__WHAT IS REQUIRED__:
Answer with the number of lines in the records that contain "this는" and with nothing else.

__EXTRACTED INFORMATION__:

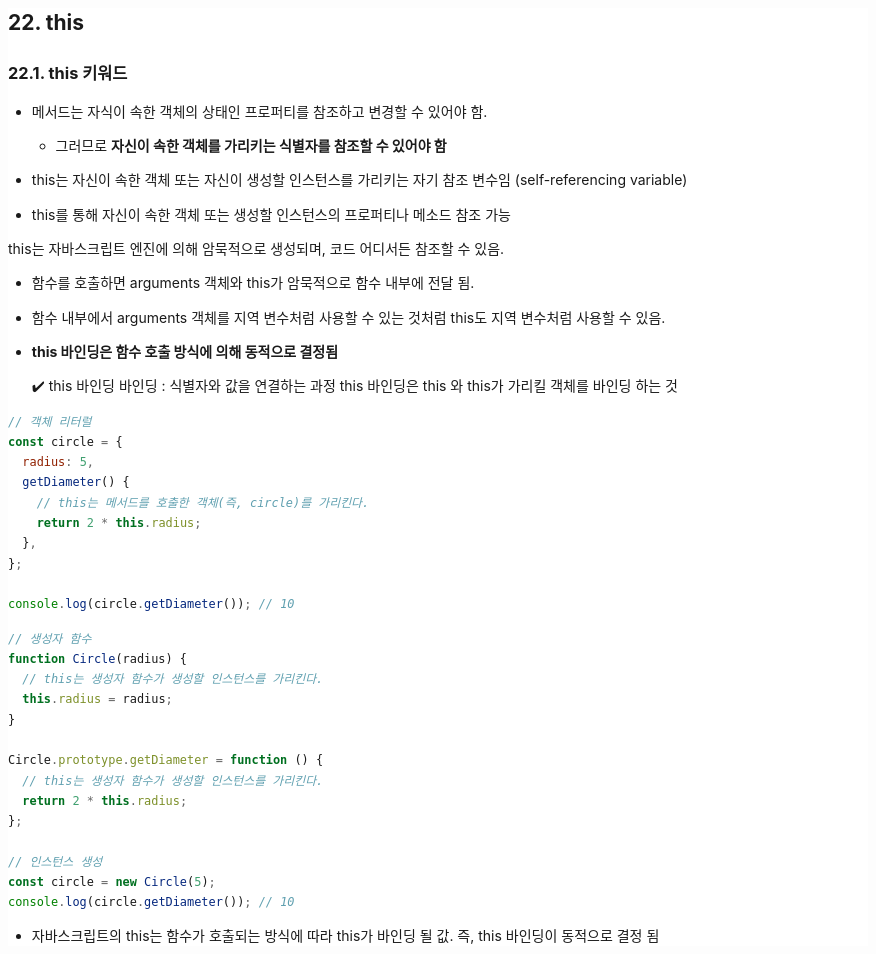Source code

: ## 22. this

### 22.1. this 키워드

- 메서드는 자식이 속한 객체의 상태인 프로퍼티를 참조하고 변경할 수 있어야 함.

  - 그러므로 **자신이 속한 객체를 가리키는 식별자를 참조할 수 있어야 함**

- this는 자신이 속한 객체 또는 자신이 생성할 인스턴스를 가리키는 자기 참조 변수임 (self-referencing variable)
- this를 통해 자신이 속한 객체 또는 생성할 인스턴스의 프로퍼티나 메소드 참조 가능

this는 자바스크립트 엔진에 의해 암묵적으로 생성되며, 코드 어디서든 참조할 수 있음.

- 함수를 호출하면 arguments 객체와 this가 암묵적으로 함수 내부에 전달 됨.
- 함수 내부에서 arguments 객체를 지역 변수처럼 사용할 수 있는 것처럼 this도 지역 변수처럼 사용할 수 있음.
- **this 바인딩은 함수 호출 방식에 의해 동적으로 결정됨**
    <aside>
    ✔️ this 바인딩
    바인딩 : 식별자와 값을 연결하는 과정
    this 바인딩은 this 와 this가 가리킬 객체를 바인딩 하는 것
    
    </aside>


```jsx
// 객체 리터럴
const circle = {
  radius: 5,
  getDiameter() {
    // this는 메서드를 호출한 객체(즉, circle)를 가리킨다.
    return 2 * this.radius;
  },
};

console.log(circle.getDiameter()); // 10
```

```jsx
// 생성자 함수
function Circle(radius) {
  // this는 생성자 함수가 생성할 인스턴스를 가리킨다.
  this.radius = radius;
}

Circle.prototype.getDiameter = function () {
  // this는 생성자 함수가 생성할 인스턴스를 가리킨다.
  return 2 * this.radius;
};

// 인스턴스 생성
const circle = new Circle(5);
console.log(circle.getDiameter()); // 10
```

- 자바스크립트의 this는 함수가 호출되는 방식에 따라 this가 바인딩 될 값.
  즉, this 바인딩이 동적으로 결정 됨
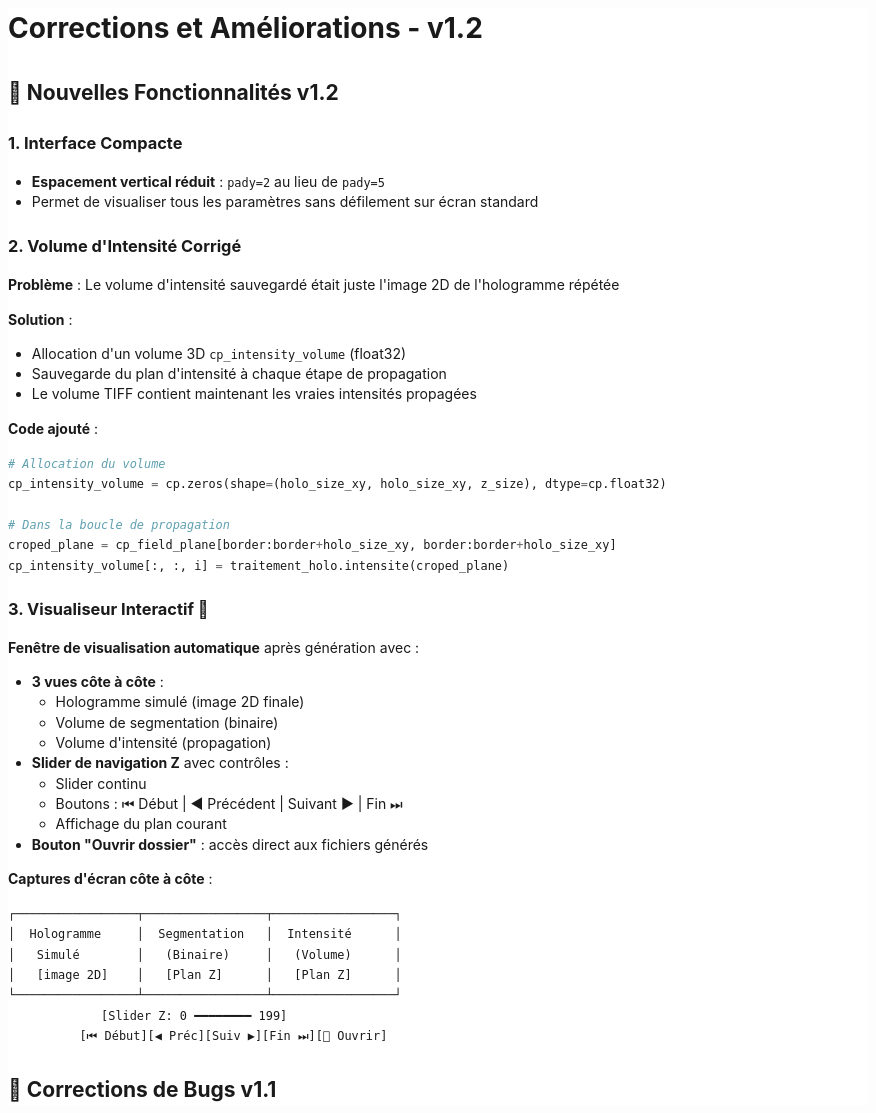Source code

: # Corrections et Améliorations - v1.2

## 🎨 Nouvelles Fonctionnalités v1.2

### 1. Interface Compacte
- **Espacement vertical réduit** : `pady=2` au lieu de `pady=5`
- Permet de visualiser tous les paramètres sans défilement sur écran standard

### 2. Volume d'Intensité Corrigé
**Problème** : Le volume d'intensité sauvegardé était juste l'image 2D de l'hologramme répétée

**Solution** :
- Allocation d'un volume 3D `cp_intensity_volume` (float32)
- Sauvegarde du plan d'intensité à chaque étape de propagation
- Le volume TIFF contient maintenant les vraies intensités propagées

**Code ajouté** :
```python
# Allocation du volume
cp_intensity_volume = cp.zeros(shape=(holo_size_xy, holo_size_xy, z_size), dtype=cp.float32)

# Dans la boucle de propagation
croped_plane = cp_field_plane[border:border+holo_size_xy, border:border+holo_size_xy]
cp_intensity_volume[:, :, i] = traitement_holo.intensite(croped_plane)
```

### 3. Visualiseur Interactif 🎉

**Fenêtre de visualisation automatique** après génération avec :
- **3 vues côte à côte** :
  - Hologramme simulé (image 2D finale)
  - Volume de segmentation (binaire)
  - Volume d'intensité (propagation)
- **Slider de navigation Z** avec contrôles :
  - Slider continu
  - Boutons : ⏮ Début | ◀ Précédent | Suivant ▶ | Fin ⏭
  - Affichage du plan courant
- **Bouton "Ouvrir dossier"** : accès direct aux fichiers générés

**Captures d'écran côte à côte** :
```
┌─────────────────┬─────────────────┬─────────────────┐
│  Hologramme     │  Segmentation   │  Intensité      │
│   Simulé        │   (Binaire)     │   (Volume)      │
│   [image 2D]    │   [Plan Z]      │   [Plan Z]      │
└─────────────────┴─────────────────┴─────────────────┘
             [Slider Z: 0 ━━━━━━━━ 199]
          [⏮ Début][◀ Préc][Suiv ▶][Fin ⏭][📂 Ouvrir]
```

## 🐛 Corrections de Bugs v1.1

__TASK ANSWER__:
6